Notably, if TumblingEventTimeWindows was replaced with TumblingProcessingTimeWindows, the program works well even with "watermarkedStream"



Thanks for your time!

Lucas

Re: Unable to do event time window aggregation with Kafka source

Posted by yuxia <lu...@alumni.sjtu.edu.cn>.
Hi, Lucas. 
What do you mean by saying "unable to do event time window aggregation with watermarkedStream"? 
What exception it will throw? 

Best regards, 
Yuxia 


发件人: "wei_yuze" <we...@qq.com> 
收件人: "User" <us...@flink.apache.org> 
发送时间: 星期二, 2023年 2 月 07日 下午 1:43:59 
主题: Unable to do event time window aggregation with Kafka source 



Hello! 




I was unable to do event time window aggregation with Kafka source, but had no problem with "fromElement" source. The code is attached as follow. The code has two data sources, named "streamSource" and "kafkaSource" respectively. The program works well with "streamSource", but not with "watermarkedStream". 

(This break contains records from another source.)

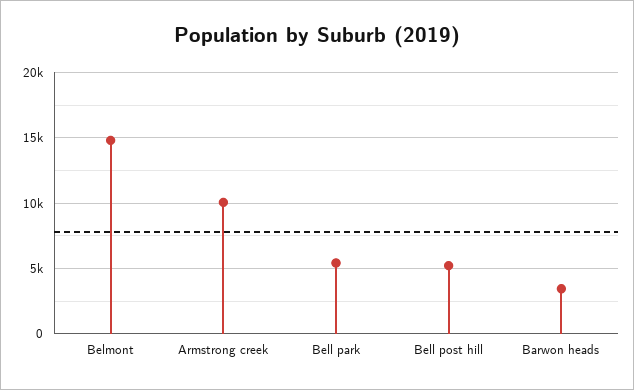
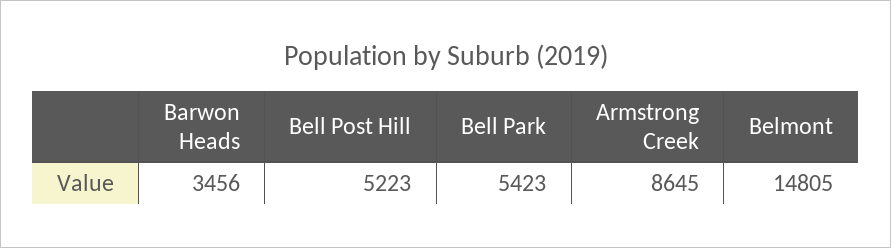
Armstrong creek: 10000 -> 8645

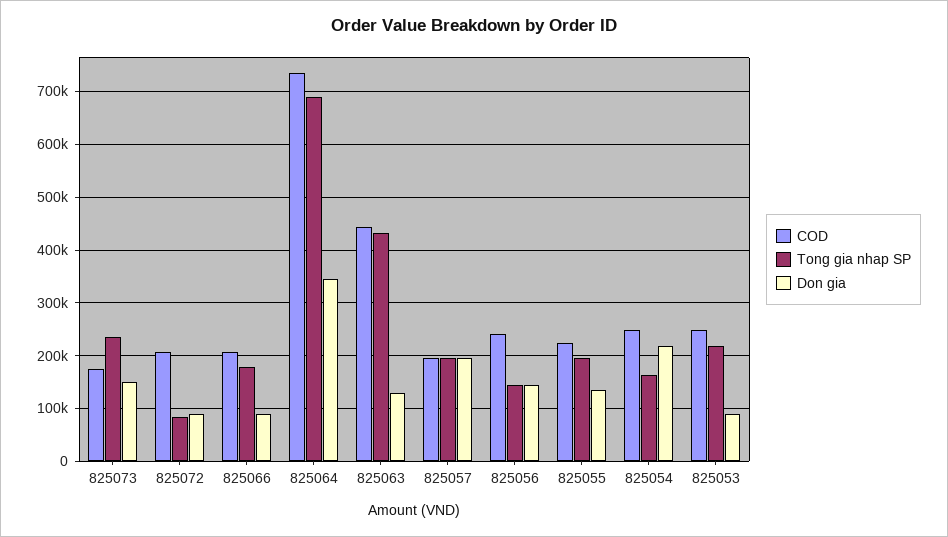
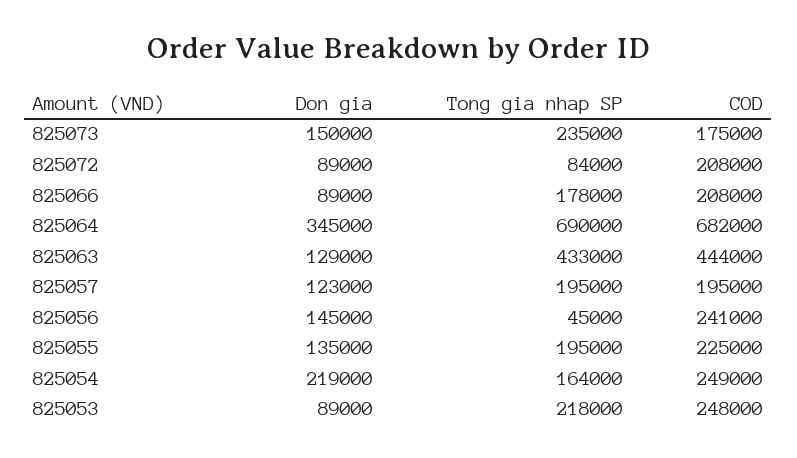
COD, 825064: 740000 -> 682000
Don gia, 825057: 200000 -> 123000
Tong gia nhap SP, 825056: 140000 -> 45000

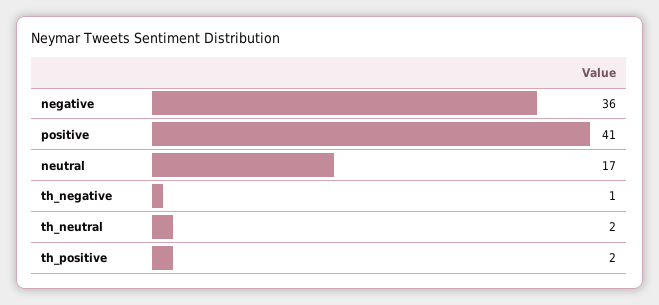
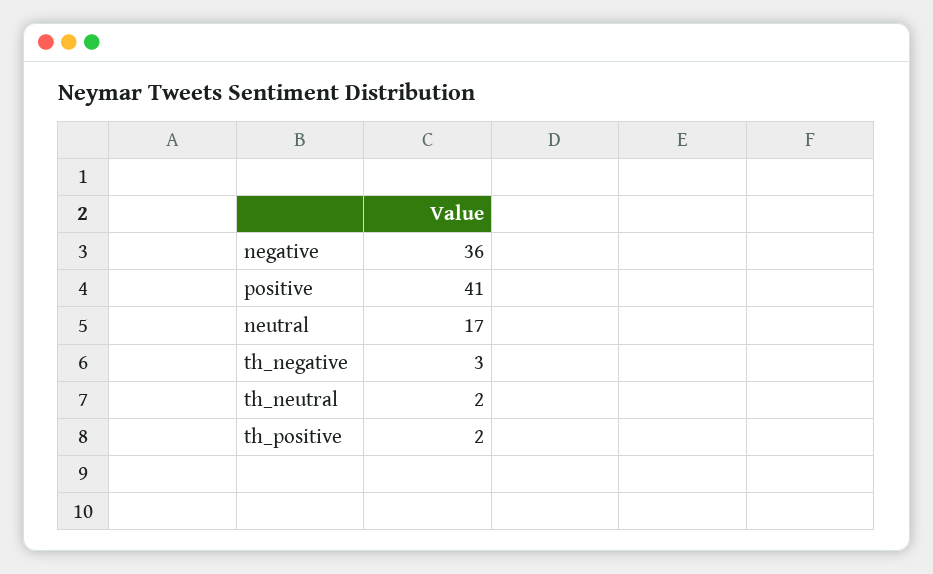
th_negative: 1 -> 3

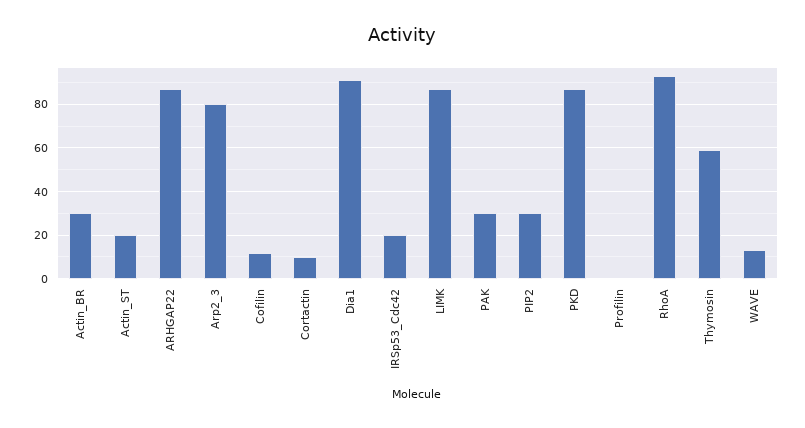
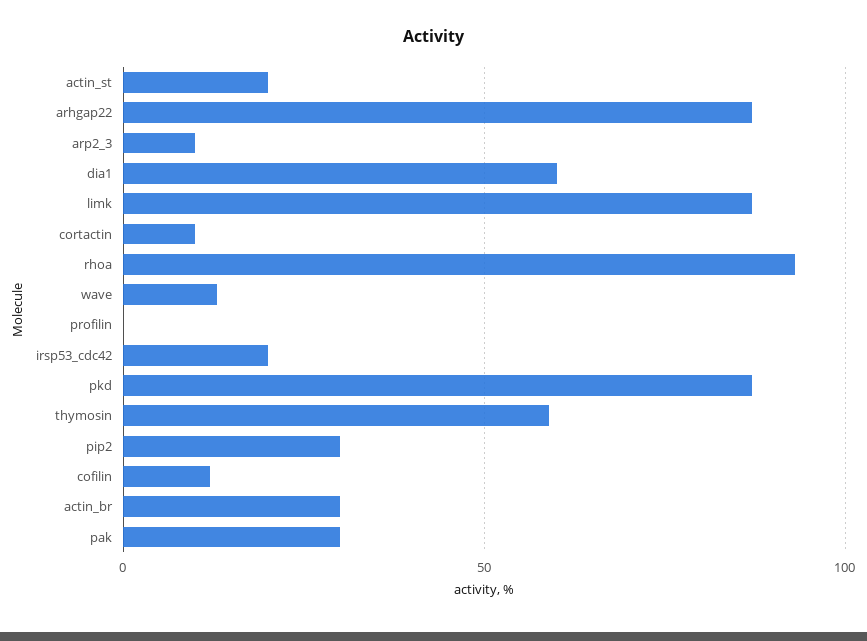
Arp2_3: 80 -> 10
Dia1: 90 -> 60

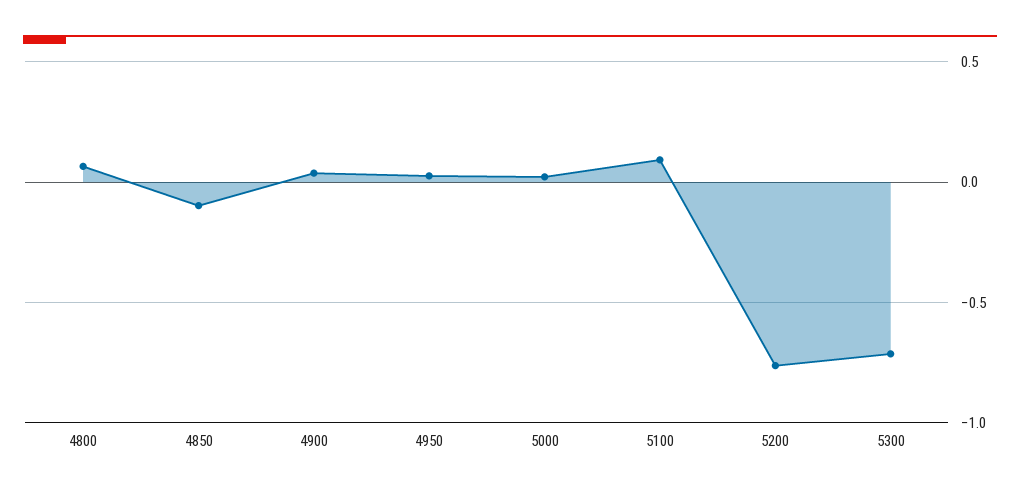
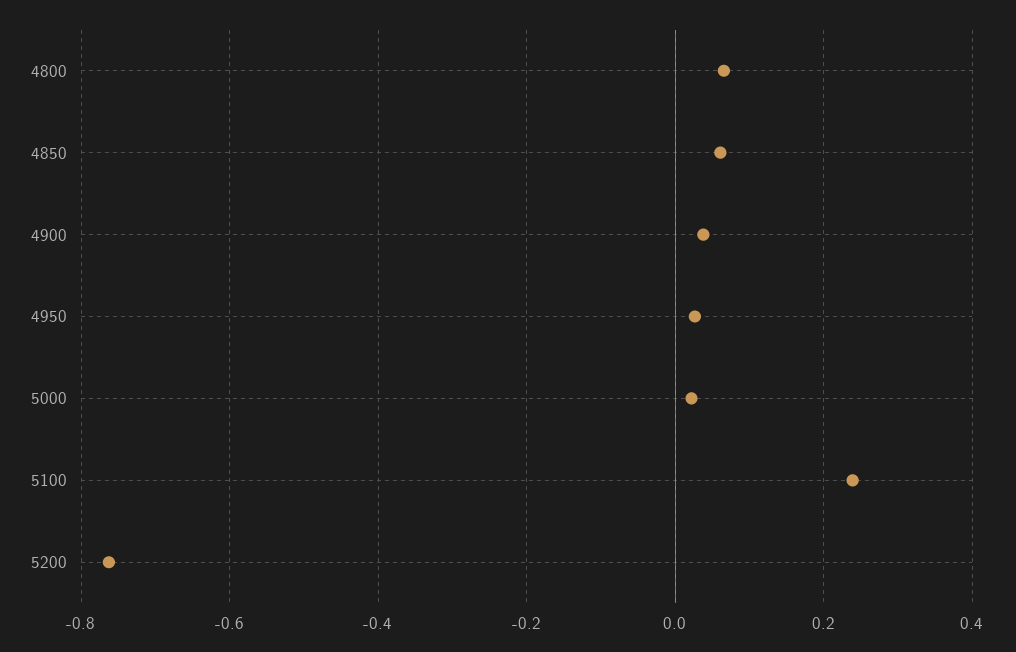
4850: -0.1 -> 0.06
5100: 0.1 -> 0.24
5300: -0.7 -> none

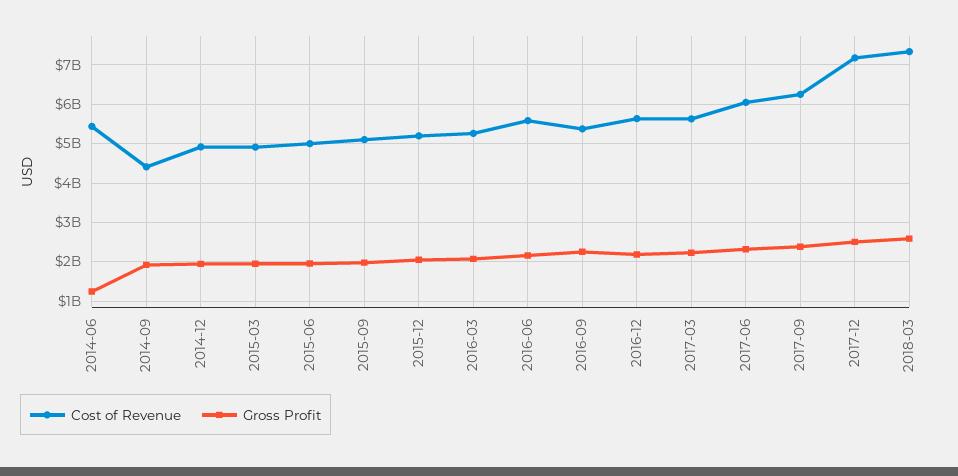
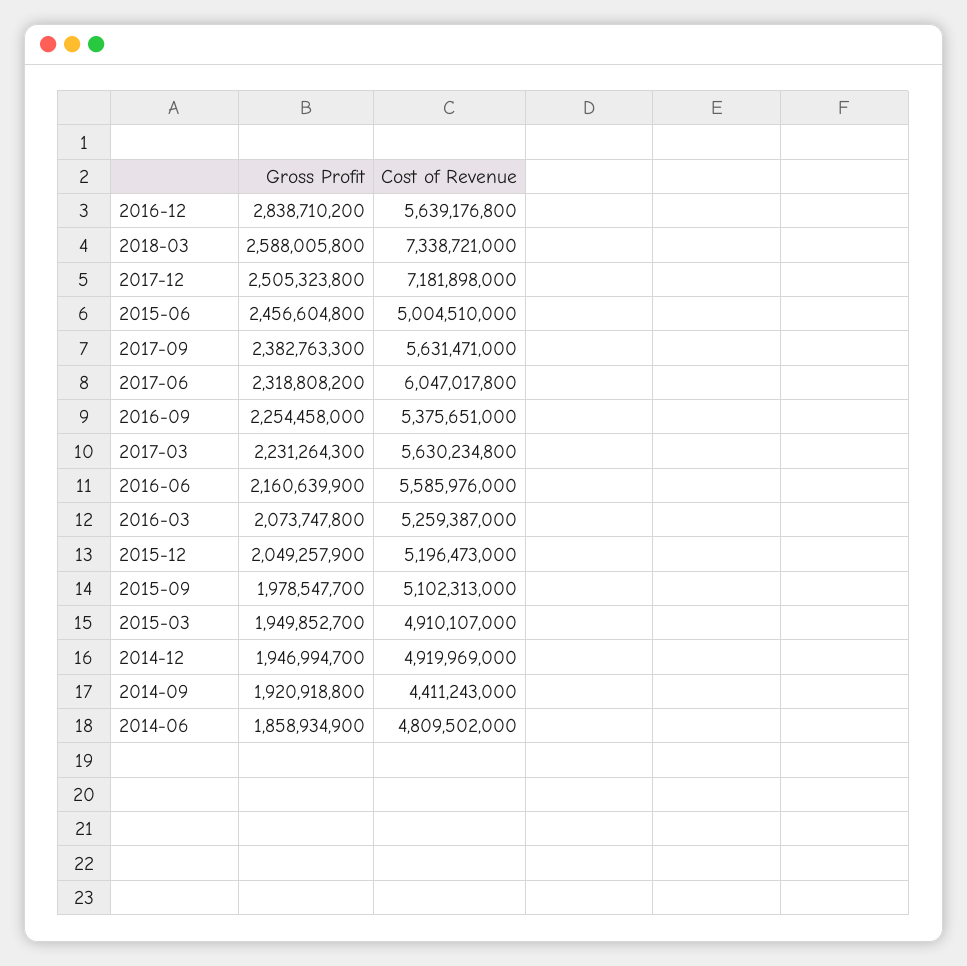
Cost of Revenue, 2014-06: 5400000000 -> 4809502000
Gross Profit, 2014-06: 1200000000 -> 1858934900
Gross Profit, 2015-06: 2000000000 -> 2456604800
Gross Profit, 2016-12: 2200000000 -> 2838710200
Cost of Revenue, 2017-09: 6200000000 -> 5631471000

public class WindowReduceTest2 { 
public static void main(String[] args) throws Exception { 
StreamExecutionEnvironment env = StreamExecutionEnvironment.getExecutionEnvironment(); 

// 使用fromElement数据源 
DataStreamSource<Event2> streamSource = env.fromElements( 
new Event2("Alice", "./home", "2023-02-04 17:10:11"), 
new Event2("Bob", "./cart", "2023-02-04 17:10:12"), 
new Event2("Alice", "./home", "2023-02-04 17:10:13"), 
new Event2("Alice", "./home", "2023-02-04 17:10:15"), 
new Event2("Cary", "./home", "2023-02-04 17:10:16"), 
new Event2("Cary", "./home", "2023-02-04 17:10:16") 
); 

// 使用Kafka数据源 
JsonDeserializationSchema<Event2> jsonFormat = new JsonDeserializationSchema<>(Event2.class); 
KafkaSource<Event2> source = KafkaSource.<Event2>builder() 
.setBootstrapServers(Config.KAFKA_BROKERS) 
.setTopics(Config.KAFKA_TOPIC) 
.setGroupId("my-group") 
.setStartingOffsets(OffsetsInitializer.earliest()) 
.setValueOnlyDeserializer(jsonFormat) 
.build(); 
DataStreamSource<Event2> kafkaSource = env.fromSource(source, WatermarkStrategy.noWatermarks(), "Kafka Source"); 
kafkaSource.print(); 

// 生成watermark,从数据中提取时间作为事件时间 
SingleOutputStreamOperator<Event2> watermarkedStream = kafkaSource.assignTimestampsAndWatermarks(WatermarkStrategy.<Event2>forBoundedOutOfOrderness(Duration.ZERO) 
.withTimestampAssigner(new SerializableTimestampAssigner<Event2>() { 
@Override 
public long extractTimestamp(Event2 element, long recordTimestamp) { 
SimpleDateFormat simpleDateFormat = new SimpleDateFormat("yyyy-MM-dd HH:mm:ss"); 
Date date = null; 
try { 
date = simpleDateFormat.parse(element.getTime()); 
} catch (ParseException e) { 
throw new RuntimeException(e); 
} 
long time = date.getTime(); 
System.out.println(time); 
return time; 
} 
})); 

// 窗口聚合 
watermarkedStream.map(new MapFunction<Event2, Tuple2<String, Long>>() { 
@Override 
public Tuple2<String, Long> map(Event2 value) throws Exception { 
// 将数据转换成二元组,方便计算 
return Tuple2.of(value.getUser(), 1L); 
} 
}) 
.keyBy(r -> r.f0) 
// 设置滚动事件时间窗口 
.window(TumblingEventTimeWindows.of(Time.seconds(5))) 
.reduce(new ReduceFunction<Tuple2<String, Long>>() { 
@Override 
public Tuple2<String, Long> reduce(Tuple2<String, Long> value1, Tuple2<String, Long> value2) throws Exception { 
// 定义累加规则,窗口闭合时,向下游发送累加结果 
return Tuple2.of(value1.f0, value1.f1 + value2.f1); 
} 
}) 
.print("Aggregated stream"); 

env.execute(); 
} 
} 



Notably, if TumblingEventTimeWindows was replaced with TumblingProcessingTimeWindows, the program works well even with "watermarkedStream" 

Thanks for your time! 
Lucas